Depois disso, a amônia permanece. Se a sua saúde do fígado é comprometida, ou sua ingestão de proteínas excede tua competência de desintoxicação de amônia, a amônia poderá se tornar tóxica. A toxicidade aguda de amônia é neurotóxica, fazendo com que seus astrócitos inchem. A fome de coelho, que afligiu exploradores do Ártico vivendo exclusivamente de proteína magra (coelhos) e razão náuseas, diarréia e, eventualmente, morte, podes derivar da toxicidade da amônia. Uma toxicidade de amônia mais sutil e de menor grau eventualmente existe em pessoas com ingestão crônica de proteína.

Os perigos são pela maioria teóricos contudo baseados na fisiologia – a amônia é uma toxina, e existe um limite pra quanto dela queremos converter em uréia. Dieta de alta proteína poderá construir toxinas no intestino.
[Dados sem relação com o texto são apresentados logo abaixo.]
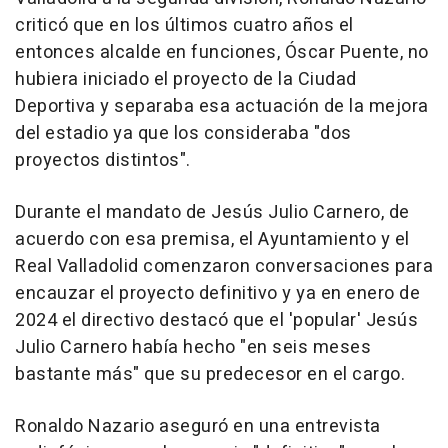
criticó que en los últimos cuatro años el
entonces alcalde en funciones, Óscar Puente, no
hubiera iniciado el proyecto de la Ciudad
Deportiva y separaba esa actuación de la mejora
del estadio ya que los consideraba "dos
proyectos distintos".
Durante el mandato de Jesús Julio Carnero, de
acuerdo con esa premisa, el Ayuntamiento y el
Real Valladolid comenzaron conversaciones para
encauzar el proyecto definitivo y ya en enero de
2024 el directivo destacó que el 'popular' Jesús
Julio Carnero había hecho "en seis meses
bastante más" que su predecesor en el cargo.
Ronaldo Nazario aseguró en una entrevista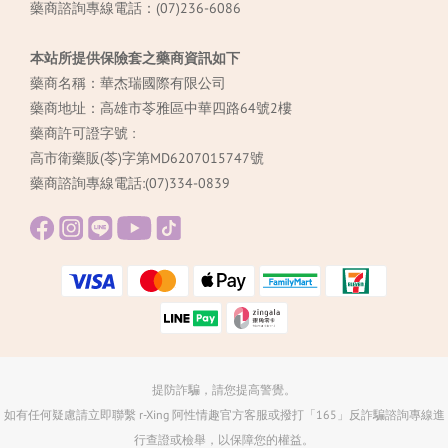
藥商諮詢專線電話：(07)236-6086
本站所提供保險套之藥商資訊如下
藥商名稱：華杰瑞國際有限公司
藥商地址：高雄市苓雅區中華四路64號2樓
藥商許可證字號 :
高市衛藥販(苓)字第MD6207015747號
藥商諮詢專線電話:(07)334-0839
提防詐騙，請您提高警覺。
如有任何疑慮請立即聯繫 r-Xing 阿性情趣官方客服或撥打「165」反詐騙諮詢專線進
行查證或檢舉，以保障您的權益。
As entradas de proteína suficientemente altas podem exceder a capacidade do intestino de absorvê-la.

  • Faça emprego do terraço
  • Seja ágil, prático e focado
  • 8 – Montar o seu Pc permite a escolha do sistema operacional
  • Estava distraído ou conversando durante sua alimentação
  • Use imagens e quadros

A proteína deste modo passa para o cólon, onde as bactérias colônicas fermentam e produzem subprodutos metabólicos como amônia, indóis e fenóis. Como muitos destes compostos conseguem ter efeitos tóxicos, alguns têm sugerido que o exagero de fermentação proteica produz um ambiente tóxico intestinal. Em um estudo, os pesquisadores deram aos indivíduos uma dieta rica em proteínas, uma dieta indigente em proteínas ou uma dieta protéica normal. Eles analisaram a água fecal de cada grupo pra provas de fermentação de proteínas e realizou uma série de testes para estipular a toxicidade de cada lote de água fecal.
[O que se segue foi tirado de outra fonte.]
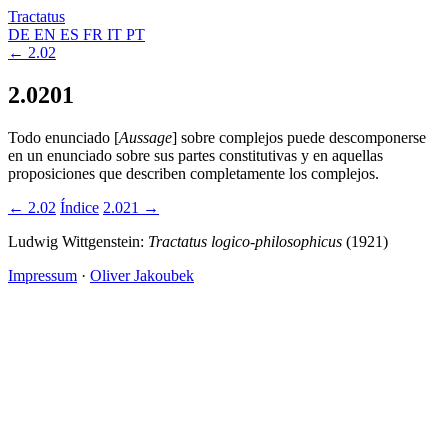
Tractatus
DE
EN
ES
FR
IT
PT
← 2.02
2.0201
Todo enunciado [
Aussage
] sobre complejos puede descomponerse
en un enunciado sobre sus partes constitutivas y en aquellas
proposiciones que describen completamente los complejos.
← 2.02
Índice
2.021 →
Ludwig Wittgenstein:
Tractatus logico-philosophicus
(1921)
Impressum
·
Oliver Jakoubek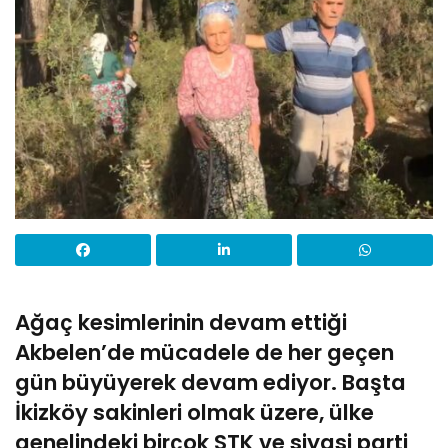
Ağaç kesimlerinin devam ettiği
Akbelen’de mücadele de her geçen
gün büyüyerek devam ediyor. Başta
İkizköy sakinleri olmak üzere, ülke
genelindeki birçok STK ve siyasi parti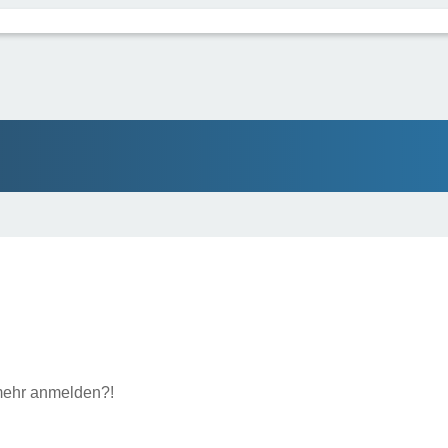
t mehr anmelden?!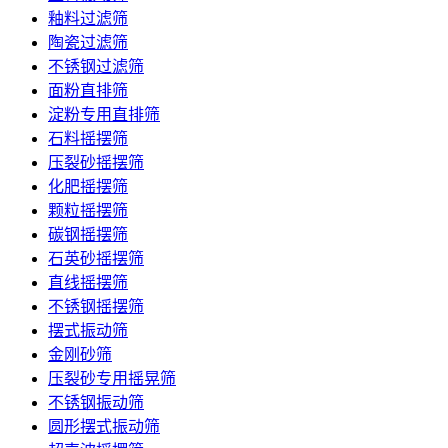
釉料过滤筛
陶瓷过滤筛
不锈钢过滤筛
面粉直排筛
淀粉专用直排筛
石料摇摆筛
压裂砂摇摆筛
化肥摇摆筛
颗粒摇摆筛
碳钢摇摆筛
石英砂摇摆筛
直线摇摆筛
不锈钢摇摆筛
摆式振动筛
金刚砂筛
压裂砂专用摇晃筛
不锈钢振动筛
圆形摆式振动筛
Surpreendentemente, enquanto a água fecal de alta proteína tinha marcadores elevados de fermentação, não era tóxica e os metabolitos elevados de fermentação de proteínas estavam realmente correlacionados com uma pequeno citotoxicidade (posse nociva de uma substância em conexão às células). Dietas ricas em proteínas causam câncer. Os veganos adoram indicar a procura de T. Colin Campbell do China Study, que pareceu evidenciar que a ingestão elevada de proteína causou um aumento das mortes por câncer. Enquanto a ingestão adequada de proteína (a partir da caseína) promoveu o desenvolvimento de tumores existentes nesses roedores, assim como protegeu contra os mutágenos que causam o aparecimento inicial de tumores.

Proteína foi protetora contra o câncer até o que eles de imediato tinham, ao instante que acelerou a progressão do câncer. Os roedores pela dieta de baixa proteína foram mais suscetíveis a contrair câncer depois da exposição à aflatoxina (substância tóxica e cancerígena produzida por alguns tipos de fungos). Uma vez que os roedores de imediato tinham câncer, a baixa proteína protege contra o progresso. Mais precisão: a proteína adequada protege contra o começo do câncer (e porventura outros males), entretanto os pacientes com câncer necessitam limitá-lo.